Source data

-- Opening Marker --

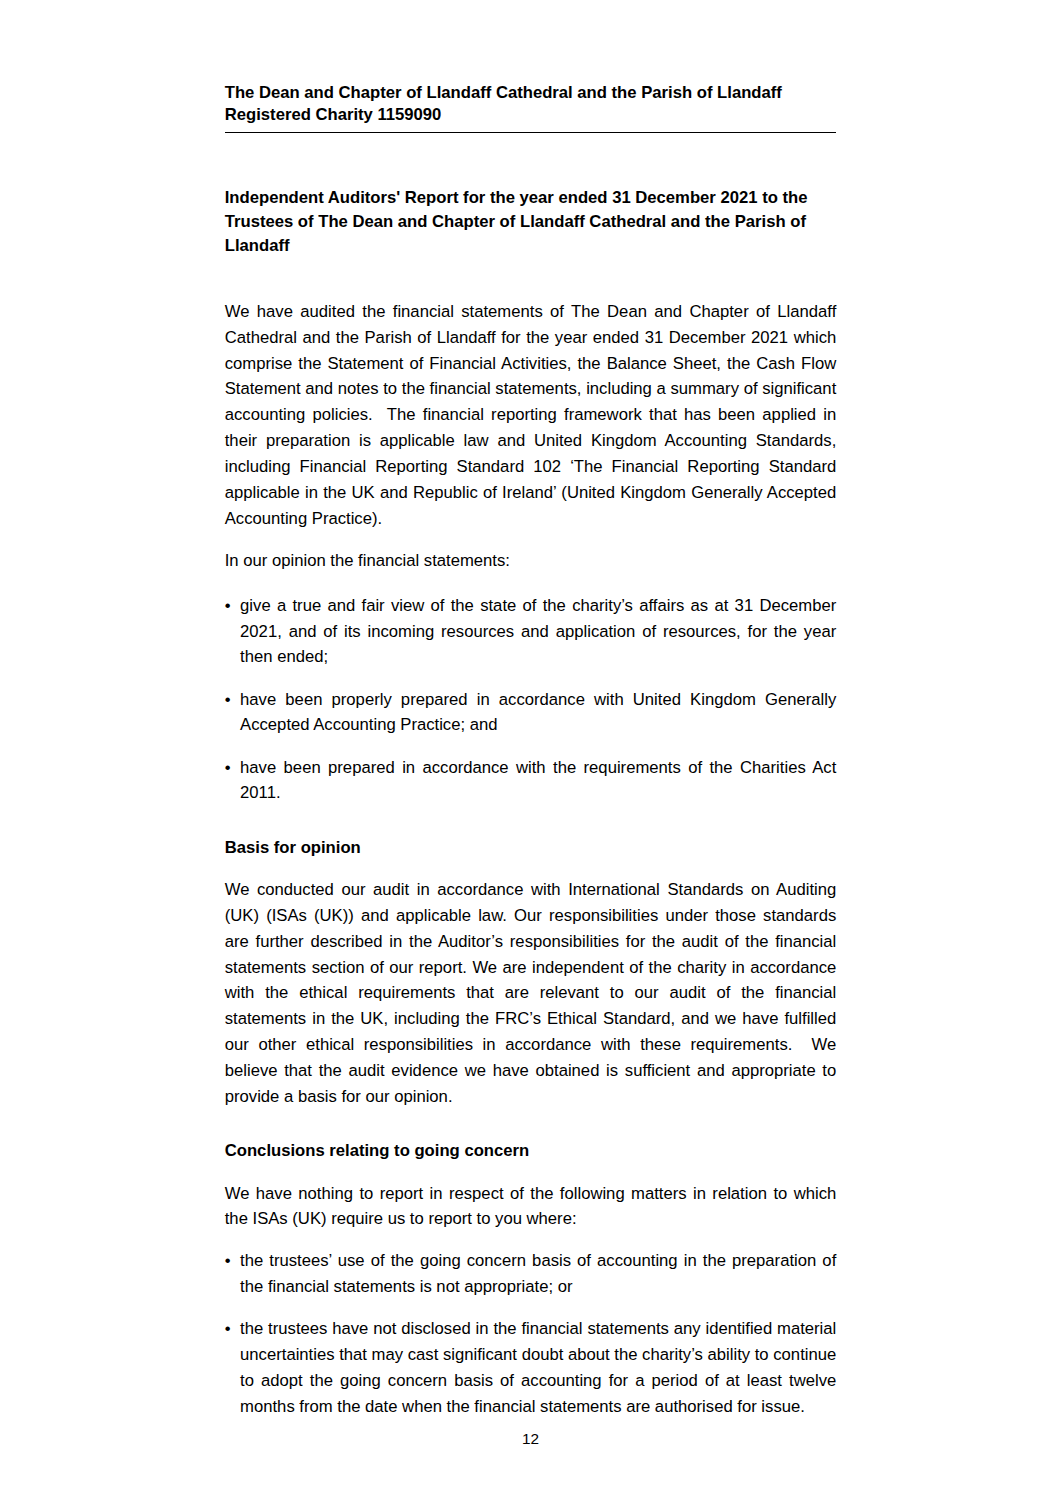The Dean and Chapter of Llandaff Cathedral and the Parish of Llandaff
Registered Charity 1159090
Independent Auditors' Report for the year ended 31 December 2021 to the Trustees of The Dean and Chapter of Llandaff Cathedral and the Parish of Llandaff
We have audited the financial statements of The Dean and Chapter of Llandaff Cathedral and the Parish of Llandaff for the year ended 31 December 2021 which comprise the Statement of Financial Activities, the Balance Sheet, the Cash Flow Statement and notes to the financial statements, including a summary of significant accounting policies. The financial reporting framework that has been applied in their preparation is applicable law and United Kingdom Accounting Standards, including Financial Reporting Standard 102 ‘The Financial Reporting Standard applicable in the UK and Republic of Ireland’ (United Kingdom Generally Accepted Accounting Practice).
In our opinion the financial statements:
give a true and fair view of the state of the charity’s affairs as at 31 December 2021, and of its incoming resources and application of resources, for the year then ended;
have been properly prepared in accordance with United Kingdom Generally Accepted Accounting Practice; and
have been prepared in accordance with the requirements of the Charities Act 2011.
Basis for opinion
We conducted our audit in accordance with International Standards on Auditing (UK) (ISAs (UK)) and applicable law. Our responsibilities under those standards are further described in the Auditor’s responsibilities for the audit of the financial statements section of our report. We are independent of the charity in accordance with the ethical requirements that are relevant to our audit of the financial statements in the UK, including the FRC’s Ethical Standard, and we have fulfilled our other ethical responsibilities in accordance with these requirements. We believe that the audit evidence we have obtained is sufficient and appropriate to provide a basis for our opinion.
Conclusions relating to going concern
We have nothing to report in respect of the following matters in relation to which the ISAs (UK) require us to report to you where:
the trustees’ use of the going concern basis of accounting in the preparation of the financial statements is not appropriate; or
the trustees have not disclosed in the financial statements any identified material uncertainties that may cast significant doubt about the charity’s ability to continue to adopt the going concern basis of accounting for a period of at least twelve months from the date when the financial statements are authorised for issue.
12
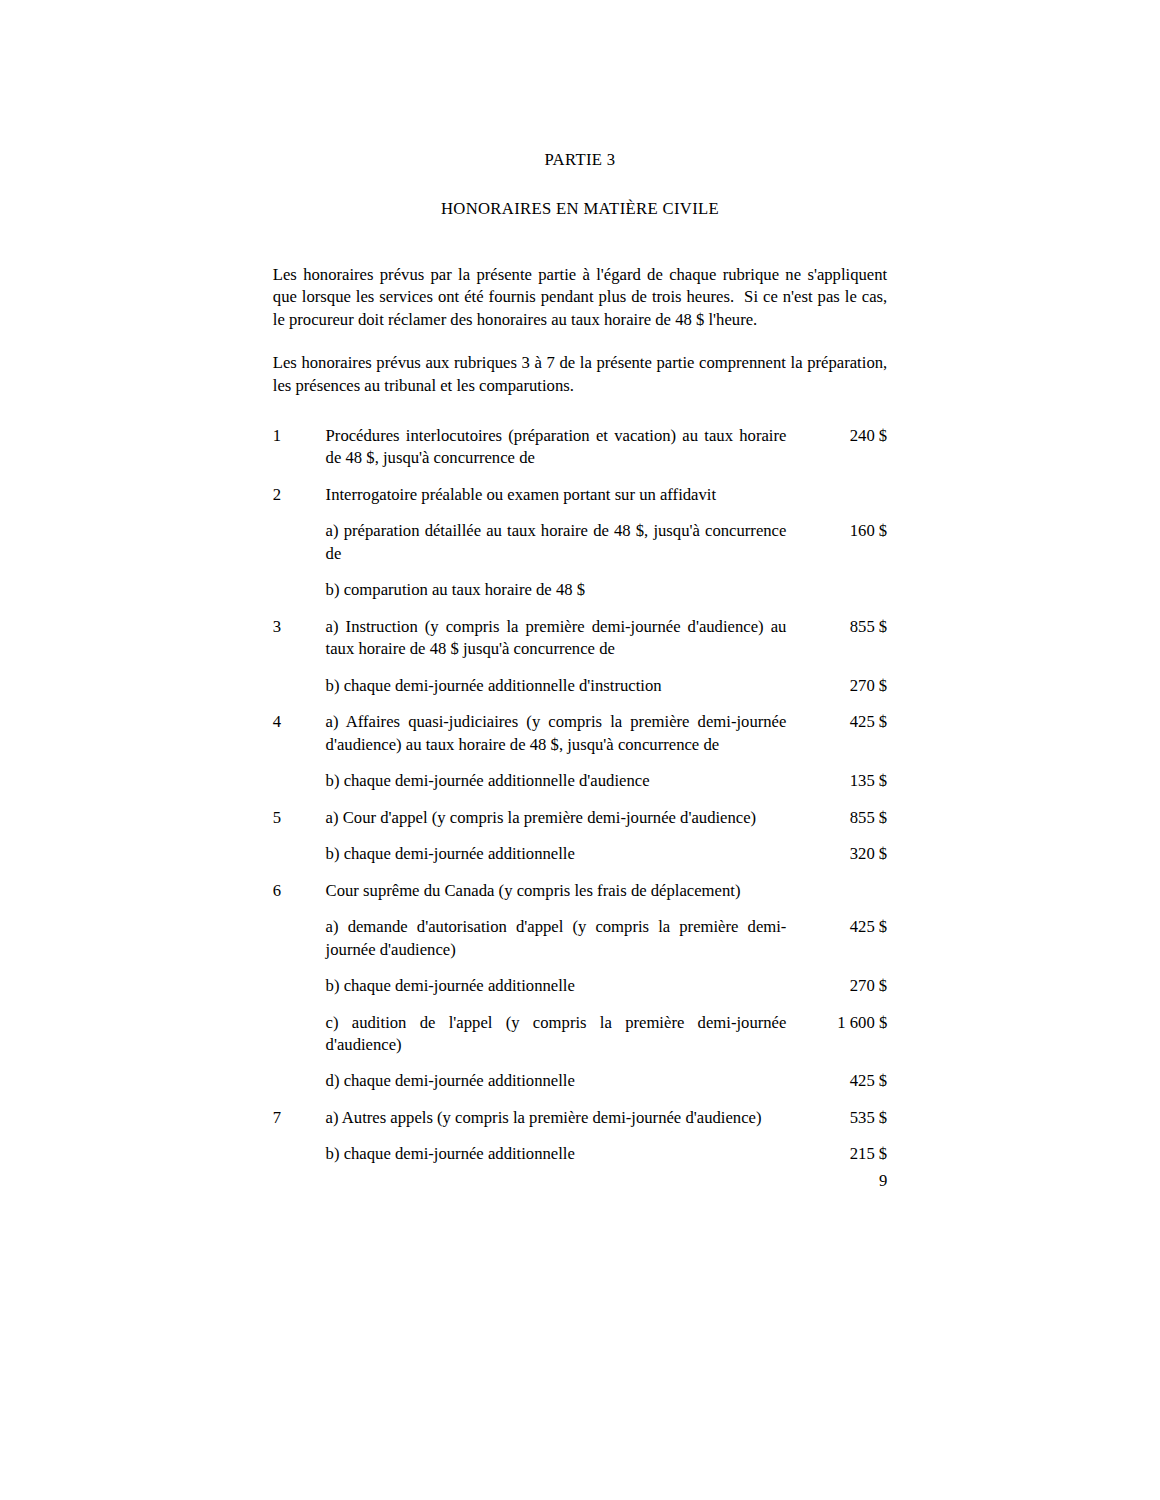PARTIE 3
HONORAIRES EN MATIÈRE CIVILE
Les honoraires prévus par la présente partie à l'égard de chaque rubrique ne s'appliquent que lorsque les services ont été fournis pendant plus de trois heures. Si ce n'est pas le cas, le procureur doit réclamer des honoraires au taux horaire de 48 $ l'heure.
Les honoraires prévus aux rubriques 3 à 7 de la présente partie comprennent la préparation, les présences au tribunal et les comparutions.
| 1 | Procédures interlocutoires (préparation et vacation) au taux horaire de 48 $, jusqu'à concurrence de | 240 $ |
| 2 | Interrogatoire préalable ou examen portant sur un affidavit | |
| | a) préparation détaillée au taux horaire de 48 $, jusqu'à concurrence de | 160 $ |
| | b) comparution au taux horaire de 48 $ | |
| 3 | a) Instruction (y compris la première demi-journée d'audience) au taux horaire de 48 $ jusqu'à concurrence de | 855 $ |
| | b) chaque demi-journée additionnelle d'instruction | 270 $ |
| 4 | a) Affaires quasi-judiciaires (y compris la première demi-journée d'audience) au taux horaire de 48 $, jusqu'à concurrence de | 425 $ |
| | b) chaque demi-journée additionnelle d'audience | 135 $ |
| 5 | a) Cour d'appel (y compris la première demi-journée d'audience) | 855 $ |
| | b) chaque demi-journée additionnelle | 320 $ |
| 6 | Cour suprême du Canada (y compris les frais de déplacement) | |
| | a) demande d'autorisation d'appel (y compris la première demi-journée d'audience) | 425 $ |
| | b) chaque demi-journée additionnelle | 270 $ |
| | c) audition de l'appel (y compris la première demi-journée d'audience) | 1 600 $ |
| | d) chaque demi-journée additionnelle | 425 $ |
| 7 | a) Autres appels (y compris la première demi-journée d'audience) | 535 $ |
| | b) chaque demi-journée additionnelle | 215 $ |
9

-- Closing Marker --

Retype all the records exactly and keep out every picture.

-- Task result --
The Dean and Chapter of Llandaff Cathedral and the Parish of Llandaff
Registered Charity 1159090
Independent Auditors' Report for the year ended 31 December 2021 to the Trustees of The Dean and Chapter of Llandaff Cathedral and the Parish of Llandaff
We have audited the financial statements of The Dean and Chapter of Llandaff Cathedral and the Parish of Llandaff for the year ended 31 December 2021 which comprise the Statement of Financial Activities, the Balance Sheet, the Cash Flow Statement and notes to the financial statements, including a summary of significant accounting policies. The financial reporting framework that has been applied in their preparation is applicable law and United Kingdom Accounting Standards, including Financial Reporting Standard 102 ‘The Financial Reporting Standard applicable in the UK and Republic of Ireland’ (United Kingdom Generally Accepted Accounting Practice).
In our opinion the financial statements:
give a true and fair view of the state of the charity’s affairs as at 31 December 2021, and of its incoming resources and application of resources, for the year then ended;
have been properly prepared in accordance with United Kingdom Generally Accepted Accounting Practice; and
have been prepared in accordance with the requirements of the Charities Act 2011.
Basis for opinion
We conducted our audit in accordance with International Standards on Auditing (UK) (ISAs (UK)) and applicable law. Our responsibilities under those standards are further described in the Auditor’s responsibilities for the audit of the financial statements section of our report. We are independent of the charity in accordance with the ethical requirements that are relevant to our audit of the financial statements in the UK, including the FRC’s Ethical Standard, and we have fulfilled our other ethical responsibilities in accordance with these requirements. We believe that the audit evidence we have obtained is sufficient and appropriate to provide a basis for our opinion.
Conclusions relating to going concern
We have nothing to report in respect of the following matters in relation to which the ISAs (UK) require us to report to you where:
the trustees’ use of the going concern basis of accounting in the preparation of the financial statements is not appropriate; or
the trustees have not disclosed in the financial statements any identified material uncertainties that may cast significant doubt about the charity’s ability to continue to adopt the going concern basis of accounting for a period of at least twelve months from the date when the financial statements are authorised for issue.
12
PARTIE 3
HONORAIRES EN MATIÈRE CIVILE
Les honoraires prévus par la présente partie à l'égard de chaque rubrique ne s'appliquent que lorsque les services ont été fournis pendant plus de trois heures. Si ce n'est pas le cas, le procureur doit réclamer des honoraires au taux horaire de 48 $ l'heure.
Les honoraires prévus aux rubriques 3 à 7 de la présente partie comprennent la préparation, les présences au tribunal et les comparutions.
| 1 | Procédures interlocutoires (préparation et vacation) au taux horaire de 48 $, jusqu'à concurrence de | 240 $ |
| 2 | Interrogatoire préalable ou examen portant sur un affidavit | |
| | a) préparation détaillée au taux horaire de 48 $, jusqu'à concurrence de | 160 $ |
| | b) comparution au taux horaire de 48 $ | |
| 3 | a) Instruction (y compris la première demi-journée d'audience) au taux horaire de 48 $ jusqu'à concurrence de | 855 $ |
| | b) chaque demi-journée additionnelle d'instruction | 270 $ |
| 4 | a) Affaires quasi-judiciaires (y compris la première demi-journée d'audience) au taux horaire de 48 $, jusqu'à concurrence de | 425 $ |
| | b) chaque demi-journée additionnelle d'audience | 135 $ |
| 5 | a) Cour d'appel (y compris la première demi-journée d'audience) | 855 $ |
| | b) chaque demi-journée additionnelle | 320 $ |
| 6 | Cour suprême du Canada (y compris les frais de déplacement) | |
| | a) demande d'autorisation d'appel (y compris la première demi-journée d'audience) | 425 $ |
| | b) chaque demi-journée additionnelle | 270 $ |
| | c) audition de l'appel (y compris la première demi-journée d'audience) | 1 600 $ |
| | d) chaque demi-journée additionnelle | 425 $ |
| 7 | a) Autres appels (y compris la première demi-journée d'audience) | 535 $ |
| | b) chaque demi-journée additionnelle | 215 $ |
9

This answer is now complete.